Are these anti-modernists poseurs? Some probably are, but I can’t imagine that many of them are merely playing at the old-fogy game. A greater number, I suspect, are rejecting something about which they know nothing, or at least not nearly enough to have an informed opinion. (H.L. Mencken was like that, as I explain in The Skeptic.)
Not knowing much about modernism, needless to say, is an affliction not limited to the ranks of the confirmed modernism-haters. Hanging on the walls of my apartment are works on paper by William Bailey, Nell Blaine, Helen Frankenthaler, Jane Freilicher, Wolf Kahn, Alex Katz, John Marin, Fairfield Porter, and Neil Welliver, and I never cease to be amazed by the high percentage of my visitors who don’t recognize any of their names–though most of them do like the art, or at least claim to. I’d be interested in knowing whether the author of the following amazon.com customer review of Art: A New History is familiar with the work of any of the above-mentioned artists, all of whom are “modern” but only one of whom is an abstractionist in the conventional sense of the word:
This excellent, irreverent survey of art history is a breath of fresh air for those struggling artists and art historians who are dissenters from the contemporary art establishment. I hope that Johnson’s emphasis on training, technique, and realism will aid in the post-modern renaissance that is now quietly occuring, especially among younger artists who are burnt out on the stifling sameness of the arts community and want a return to classical training, beauty, and order in an arts climate that has for decades been inhospitable to those values.

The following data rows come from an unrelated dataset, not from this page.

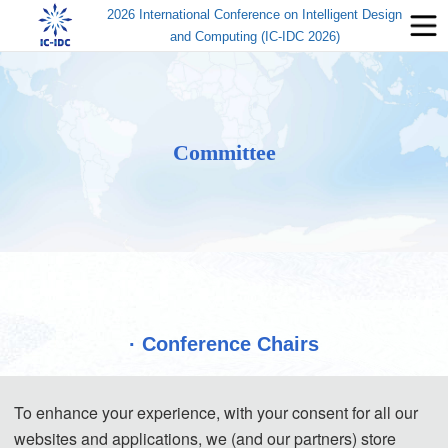
2026 International Conference on Intelligent Design
and Computing (IC-IDC 2026)
Committee
· Conference Chairs
To enhance your experience, with your consent for all our
websites and applications, we (and our partners) store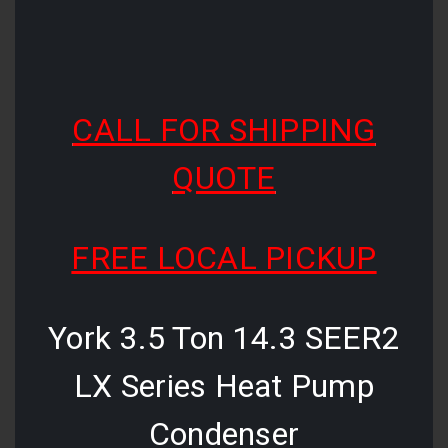
CALL FOR SHIPPING
QUOTE
FREE LOCAL PICKUP
York 3.5 Ton 14.3 SEER2
LX Series Heat Pump
Condenser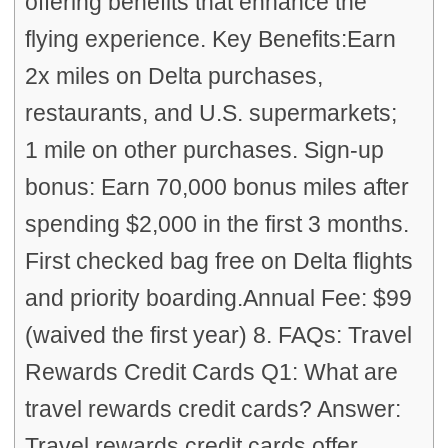
offering benefits that enhance the
flying experience. Key Benefits:Earn
2x miles on Delta purchases,
restaurants, and U.S. supermarkets;
1 mile on other purchases. Sign-up
bonus: Earn 70,000 bonus miles after
spending $2,000 in the first 3 months.
First checked bag free on Delta flights
and priority boarding.Annual Fee: $99
(waived the first year) 8. FAQs: Travel
Rewards Credit Cards Q1: What are
travel rewards credit cards? Answer:
Travel rewards credit cards offer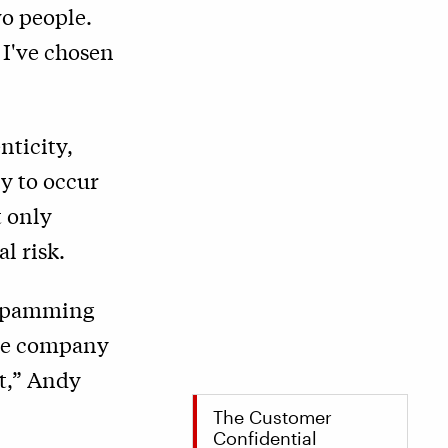
wo people.
 I've chosen
nticity,
ly to occur
t only
l risk.
m spamming
 the company
it,” Andy
The Customer
Confidential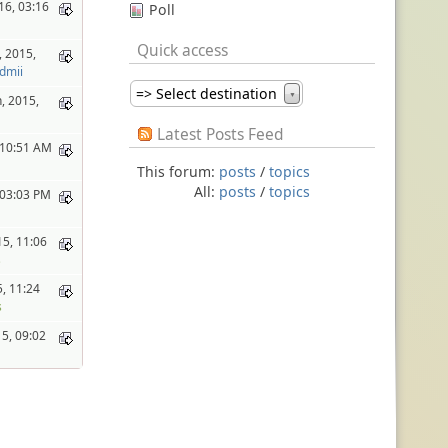
16, 03:16
Poll
Quick access
 2015,
dmii
=> Select destination
▼
, 2015,
Latest Posts Feed
, 10:51 AM
This forum:
posts
/
topics
All:
posts
/
topics
, 03:03 PM
15, 11:06
s
, 11:24
s
15, 09:02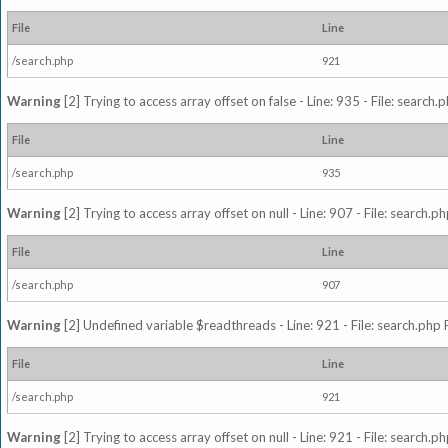
File
Line
/search.php
921
Warning
[2] Trying to access array offset on false - Line: 935 - File: search
File
Line
/search.php
935
Warning
[2] Trying to access array offset on null - Line: 907 - File: search.p
File
Line
/search.php
907
Warning
[2] Undefined variable $readthreads - Line: 921 - File: search.php 
File
Line
/search.php
921
Warning
[2] Trying to access array offset on null - Line: 921 - File: search.p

But even after allowing for the effects of ignorance, there still remains a not insignificant residue of what I suppose must be called well-informed clean-sweep rejectionism, though I prefer to think of it as Pinfoldism. Paul Johnson is a prime example. He’s not even slightly ignorant (though judging by the index to Art: A New History, I suspect he doesn’t know as much as he should about the less radical forms of modern American art), and while I don’t know him personally, he doesn’t strike me as a poseur, either. He just doesn’t like modern art–modern visual art, that is, though my guess is that his rejectionism encompasses music and literature as well. I wouldn’t dream of arguing with him, either, since he seems perfectly happy to live without the fruits of the modern movement.
What’s more, Johnson’s rejectionism hasn’t stopped him from writing a good book. You don’t have to be right to be interesting. Insofar as possible, though, I’d rather be both.